Some of those long passing plays were a result of breakdowns in the secondary, but UW also failed to put much pressure on quarterback Nate Stanley throughout the night. There were far too many plays of this variety:

The Badgers didn’t blitz often Saturday, and part of that may stem from the fact that Iowa didn’t face many obvious passing downs. The Hawkeyes only had four third downs of more than 5 yards. They found enough success in the run game to avoid those situations and used play-action to their advantage, as shown in the two videos above.

Deron Harrell surprisingly earned the start at cornerback over Caesar Williams, and he did experience some issues in his first extended playing time. But some of the Hawkeyes’ long gains weren’t necessarily the secondary’s fault.

Take the play below, for example. The end result makes it look as if Faion Hicks got beat deep. Watch back from the beginning, however, and you’ll see UW in zone coverage with corners responsible for the flat. Hicks sprints deeper when he knows no one’s in his zone, and he nearly catches up to a wide-open T.J. Hockenson before the ball arrives. Andrew Van Ginkel, on one of only five snaps he played, does get some initial push and force Stanley out of the pocket, but in total Stanley uses about six seconds to get rid of the ball.

When a quarterback has that much time to throw, he’s bound to find an open man. You could argue Van Ginkel was held on this play, but this was just one of many examples where things broke down defensively for the Badgers, and there wasn’t just one position group to blame.

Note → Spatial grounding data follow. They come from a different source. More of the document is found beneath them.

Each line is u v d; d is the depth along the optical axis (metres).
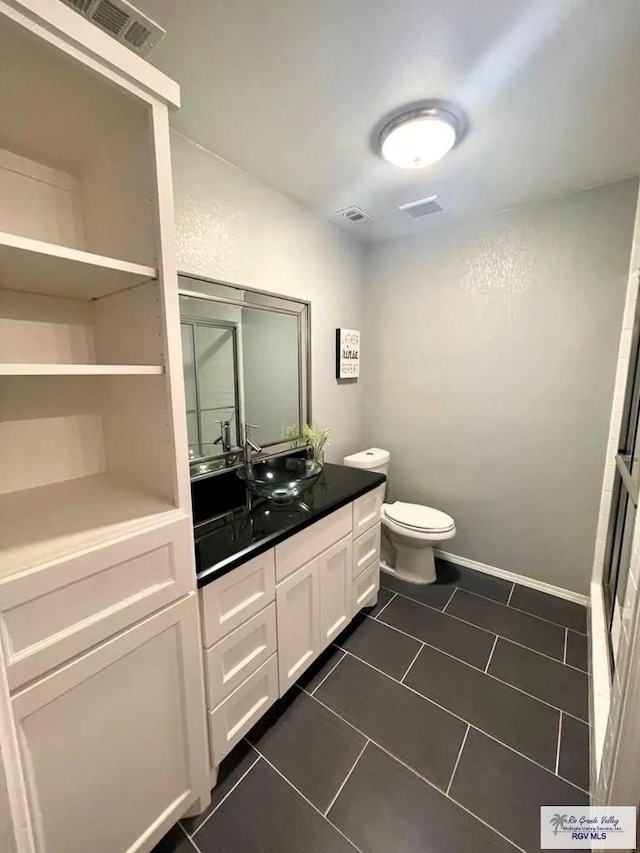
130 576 0.90
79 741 0.84
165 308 0.96
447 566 2.58
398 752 1.31
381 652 1.78
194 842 1.07
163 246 0.94
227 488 1.82
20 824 0.69
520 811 1.13
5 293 1.07
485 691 1.56
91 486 1.17
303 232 2.12
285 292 2.04
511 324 2.20
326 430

Give credit to the unit for coming up with three fourth-quarter stops, but there are certainly plenty of issues to correct. A full return from Van Ginkel after the bye week would at least serve as a good start towards turning things around after the last two games.

Here are a couple other tidbits after re-watching Saturday’s game:

— Outside of the five snaps in which Van Ginkel subbed in for Tyler Johnson, Johnson and Zack Baun played every snap on defense. Christian Bell did not see any after playing 40 snaps last week against BYU.

— Harrell mentioned during fall camp that he needed to improve in press coverage, and it looks like he’s still got work to do in that area.

— The Badgers missed six tackles against Iowa, per PFF, an improvement on last week’s 10. Safety Scott Nelson missed two, including a big one on the Hawkeyes’ first drive that sprung a 20-yard gain. The redshirt freshman’s had his moments in coverage but needs to clean up his tackling.